Symptoms that are red flags and may signify medical emergencies include groin numbness, being unable to empty your bladder, loss of bowel function control, and difficulty walking due to numbness or weakness. All four of these symptoms can indicate severe nerve compression, Mazur notes, and you should notify your doctor or go to the emergency room.

Back pain doesn't have to be a chronic condition for you

Mazur recommends surgery for patients with degenerative disc problems that are causing nerve compression and fail to respond to multiple nonsurgical treatments. Garlinghouse had several injections but they offered no mid- or long-term relief.

“If symptoms have persisted for usually four to six weeks despite conservative management, that’s when we start to consider surgery,” Mazur says.

The need for surgery broke a long streak for Garlinghouse. He was just nine years old the first time he’d gone to the OR for a cut on his arm. Fifty years later, in September 2018, he went under the knife for the second time. He arrived at the hospital at 5 a.m. and was lying face down on the operating table by 8 a.m. for his two-hour surgery.

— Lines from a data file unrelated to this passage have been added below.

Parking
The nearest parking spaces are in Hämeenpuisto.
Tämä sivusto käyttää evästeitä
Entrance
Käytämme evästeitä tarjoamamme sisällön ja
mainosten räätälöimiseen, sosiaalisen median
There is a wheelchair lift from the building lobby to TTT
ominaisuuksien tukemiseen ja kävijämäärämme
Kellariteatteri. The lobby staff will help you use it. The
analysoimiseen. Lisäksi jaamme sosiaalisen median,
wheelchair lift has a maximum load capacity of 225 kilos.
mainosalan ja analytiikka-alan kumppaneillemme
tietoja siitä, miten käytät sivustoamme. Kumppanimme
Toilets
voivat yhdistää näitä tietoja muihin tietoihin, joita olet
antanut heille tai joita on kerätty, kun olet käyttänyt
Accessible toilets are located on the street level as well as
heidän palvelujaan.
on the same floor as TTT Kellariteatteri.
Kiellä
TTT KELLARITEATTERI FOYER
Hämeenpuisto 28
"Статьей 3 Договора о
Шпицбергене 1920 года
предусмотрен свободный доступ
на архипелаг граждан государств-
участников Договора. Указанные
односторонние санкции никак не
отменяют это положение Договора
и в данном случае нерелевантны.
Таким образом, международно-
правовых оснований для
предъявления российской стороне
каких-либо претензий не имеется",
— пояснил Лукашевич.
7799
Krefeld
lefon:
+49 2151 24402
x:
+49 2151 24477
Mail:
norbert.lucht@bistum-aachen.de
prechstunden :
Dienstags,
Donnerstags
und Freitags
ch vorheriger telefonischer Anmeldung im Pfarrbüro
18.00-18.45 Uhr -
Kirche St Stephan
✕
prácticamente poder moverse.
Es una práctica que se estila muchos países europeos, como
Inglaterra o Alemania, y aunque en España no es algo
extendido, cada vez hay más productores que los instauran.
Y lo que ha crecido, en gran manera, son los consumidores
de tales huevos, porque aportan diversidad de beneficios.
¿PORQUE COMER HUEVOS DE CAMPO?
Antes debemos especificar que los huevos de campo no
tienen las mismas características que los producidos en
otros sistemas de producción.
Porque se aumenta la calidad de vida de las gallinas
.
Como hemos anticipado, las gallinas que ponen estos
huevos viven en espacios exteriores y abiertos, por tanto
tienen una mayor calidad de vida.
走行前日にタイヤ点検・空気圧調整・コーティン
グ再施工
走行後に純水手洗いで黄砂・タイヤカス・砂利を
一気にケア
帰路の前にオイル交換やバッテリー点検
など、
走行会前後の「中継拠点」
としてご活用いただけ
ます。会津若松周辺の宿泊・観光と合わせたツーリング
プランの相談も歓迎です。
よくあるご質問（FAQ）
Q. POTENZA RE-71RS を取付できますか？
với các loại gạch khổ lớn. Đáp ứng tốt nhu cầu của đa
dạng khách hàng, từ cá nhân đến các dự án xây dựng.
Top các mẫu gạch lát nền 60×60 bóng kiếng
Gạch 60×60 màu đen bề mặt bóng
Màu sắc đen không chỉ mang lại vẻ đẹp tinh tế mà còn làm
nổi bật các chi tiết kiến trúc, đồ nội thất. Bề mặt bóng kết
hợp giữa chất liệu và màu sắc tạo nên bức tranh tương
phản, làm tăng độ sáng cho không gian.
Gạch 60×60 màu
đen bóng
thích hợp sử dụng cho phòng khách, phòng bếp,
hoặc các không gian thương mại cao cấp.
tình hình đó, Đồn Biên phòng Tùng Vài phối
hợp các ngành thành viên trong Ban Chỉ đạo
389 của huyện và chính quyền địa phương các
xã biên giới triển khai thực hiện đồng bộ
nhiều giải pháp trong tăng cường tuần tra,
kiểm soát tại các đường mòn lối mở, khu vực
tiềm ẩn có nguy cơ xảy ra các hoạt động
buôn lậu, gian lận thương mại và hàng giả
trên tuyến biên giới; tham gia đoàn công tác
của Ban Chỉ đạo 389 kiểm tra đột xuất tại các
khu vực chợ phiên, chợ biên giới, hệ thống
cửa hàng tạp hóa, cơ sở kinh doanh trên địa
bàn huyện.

Mazur used an x-ray machine in the operating room to localize where exactly on the spine to operate, made a one-inch incision and through a tubular retractor system created a small opening in the bone. He then took off the thick ligament covering the nerve, retracted the nerve root to one side and removed the degenerated disc fragments from the disc space.

At 2 p.m the same day, Garlinghouse, with the assistance of his wife and son, walked out of the hospital.

Within two weeks of the operation, Garlinghouse was not only on his feet and working again, but taking a plane to another conference, “which was remarkable,” he says. Within three days, he could feel both the numbness subsiding and his leg function returning.

He resumed snow-shoeing on his birthday in late December and throughout the 2019 summer worked on a goal: to cycle to the top of Cottonwood Canyon. A year from the day of his surgery, he rode up the canyon to Alta to attend a friend’s wedding.

Mazur stresses that each patient is unique and that sometimes the MRI gives a different impression than what he finds in the operating room. Spinal anatomy is composed of complex three-dimensional structures and relationships that are not easily depicted in two-dimensional imaging.

Some patients may have more nerve compression than expected and others may have looseness in the spinal joints or fused spinal segments that may not have been identified. A small number of patients, he notes, do have residual symptoms such as numbness and tingling. There are also some who do not seem to get better, even though post-operation imaging may show that there is no ongoing nerve compression.

Looking back, Garlinghouse marvels at the speed of change from the agony of the herniation to how rapid the post-op recovery was. “I would recommend it to anybody in the same situation,” he says. “It was one of the best decisions I ever made in my life.”